Good crops expected to boost Morocco’s economic growth

Because Rabat is one of the world’s biggest cereal importers, a decrease in cereal imports would boost Morocco’s overall trade balance.

 

Late but consistent rainfall saved Morocco’s agricultural season, which has a strong effect on the country’s economic growth. The Ministry of Agriculture and Fisheries said Morocco was expecting a “favourable” 2017-18 agricultural season and “exceptional” cereal production.

The ministry said cereal production would total 9.8 million tonnes, up 3% from the previous season.

Because Rabat is one of the world’s biggest cereal importers, a decrease in cereal imports would boost Morocco’s overall trade balance.

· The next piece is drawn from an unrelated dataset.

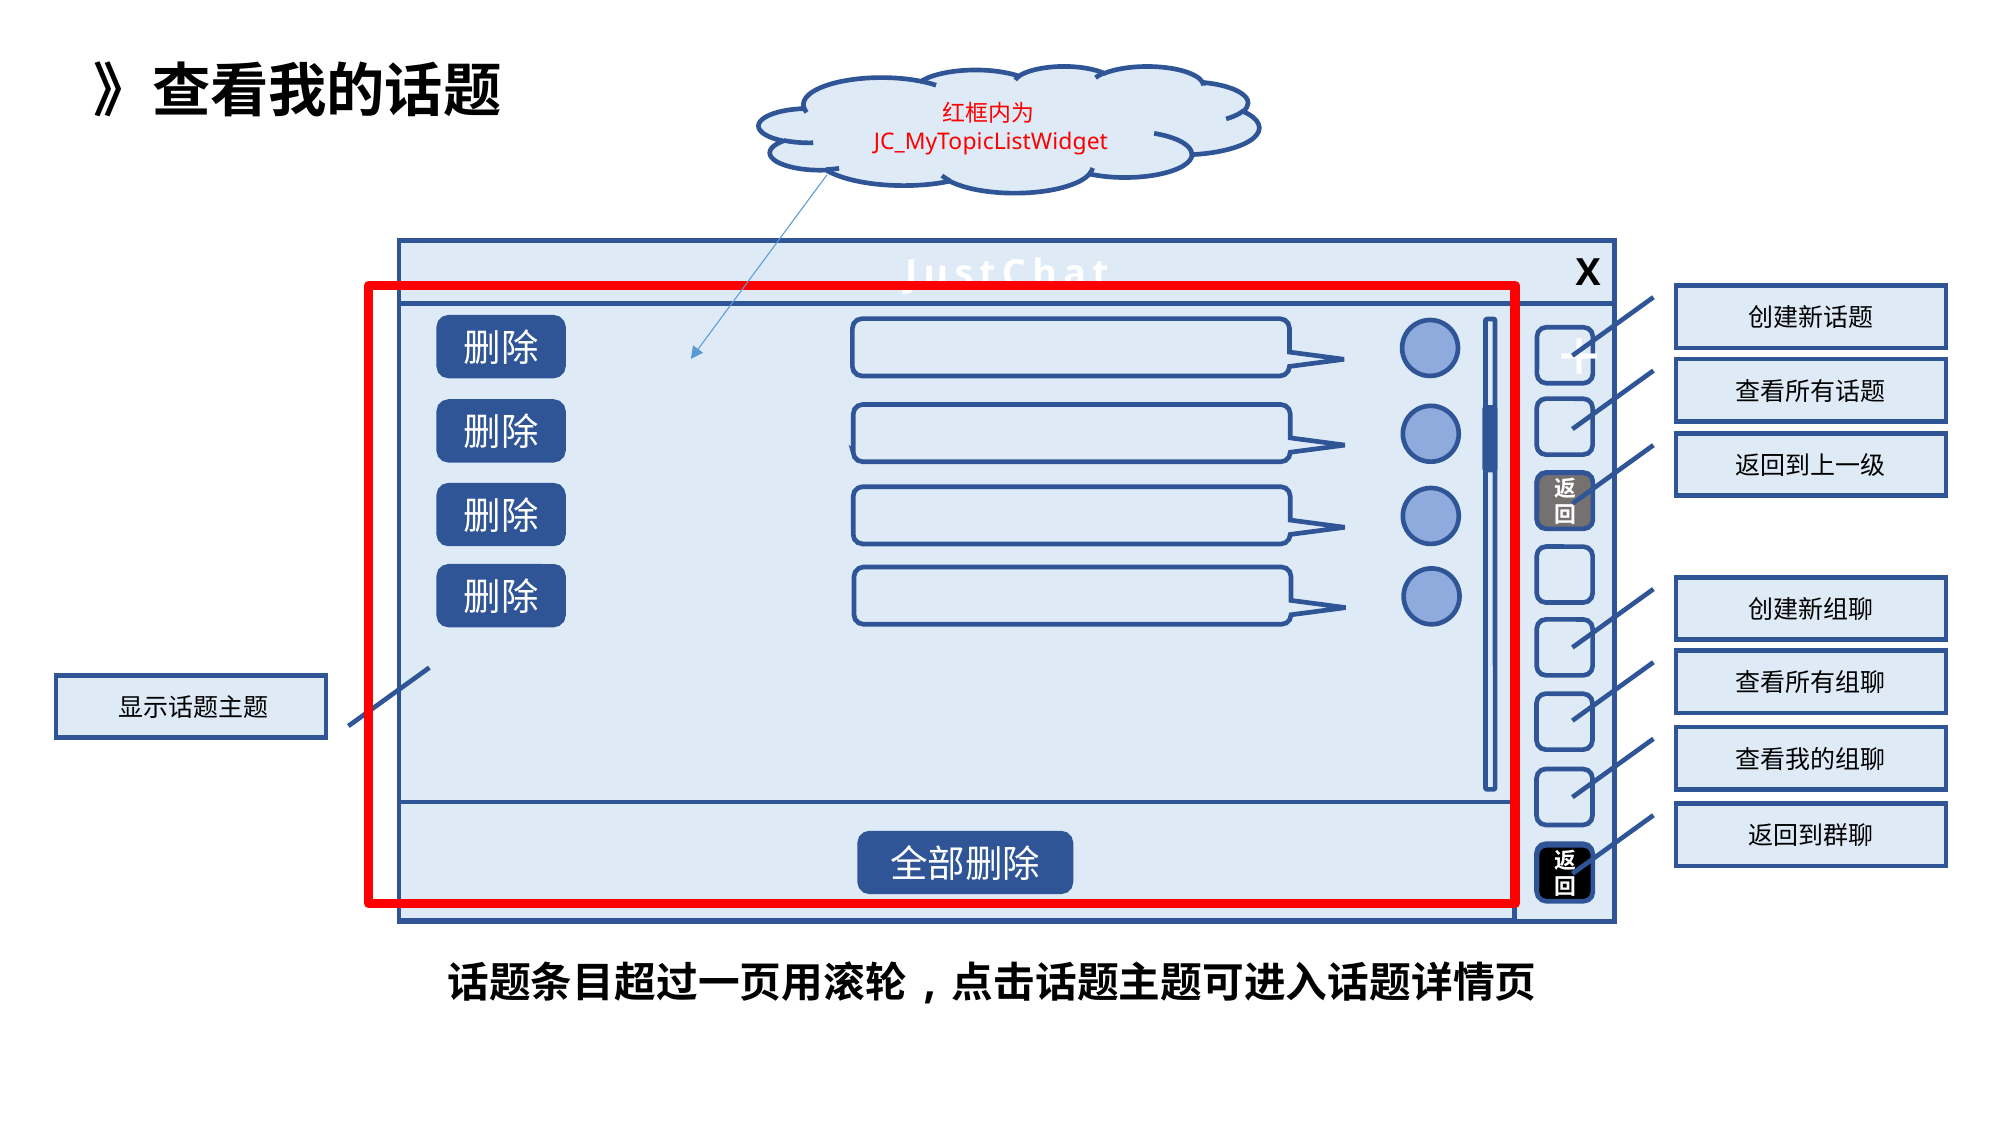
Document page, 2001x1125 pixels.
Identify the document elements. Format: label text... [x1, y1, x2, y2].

The delay of rainfall at the beginning of the agricultural season prompted fears of drought that would have badly affected Morocco’s GDP. The High Commission for Planning said in January it forecast 2.8% growth for 2018 based on what it termed an “average” farming season.

However, ample precipitation during the rest of the season increased the rain totals to 16% higher than average, which offset the 61% deficit at the start of the sowing period. The filling rate of dams for agricultural use and groundwater levels also improved.

The increase in cereal production was even more impressive considering only 4.5 million hectares were planted in this year’s agricultural campaign, compared to 5.4 million hectares last year, Minister of Agriculture and Fisheries Aziz Akhannouch said.

The outstanding performance was credited to a record average yield of 2.2 tonnes per hectare, an increase of 23% over the previous season.

The ministry said the abundance of forage supply led to a drop in food prices and remunerative prices for shepherds because of good rainfall and favourable temperatures.

Akhannouch said the Plan Maroc Vert (Green Morocco Plan — PMV) allowed a 65% increase in agricultural exports in ten years.”

“The Plan Maroc Vert has largely promoted the access of young people to agriculture. It has facilitated access to credit, supported agricultural entrepreneurship and developed training in both higher and technical education and vocational training,” said Akhannouch at the Agricultural Conference in Meknes on the sidelines of the International Agricultural Fair of Meknes in late April.

The PMV, begun in 2008 by King Mohammed VI, helped increase agricultural GDP 7.7% per year, nearly $12 billion in 2015.

The investments that have been used for various agricultural sectors since the PMV’s inception have borne fruit. More than 250,000 jobs have been created, half of which were in 2016 and 2017, which helped stem rural migration.

The livestock sector grew 72% and plantations increased by more than 415,000 hectares.

The agricultural sector accounts for almost 15% of Morocco’s GDP and employs 40% of the country’s workforce. The North African country raised the customs duties on soft wheat imports to 75% from 17.5% in 2015 to protect the local harvest.

Morocco has witnessed repeated cycles of drought in the last ten years. The country’s population is forecast to reach 38 million in 2030, triggering increases in food and water consumption.

France and Morocco plan to boost cooperation in agriculture through two new partnership agreements.

French Food and Agriculture Minister Stephane Travert said France and Morocco have maintained intensive relations of cooperation in various fields, particularly in training and education.

“It is because our relationships are close and have been built on the trust and friendship for many years that I wish today that we can go even further and use this friendship to ensure that our two countries can still build for the future and that our agriculture is the spearhead of our economies,” said Travert.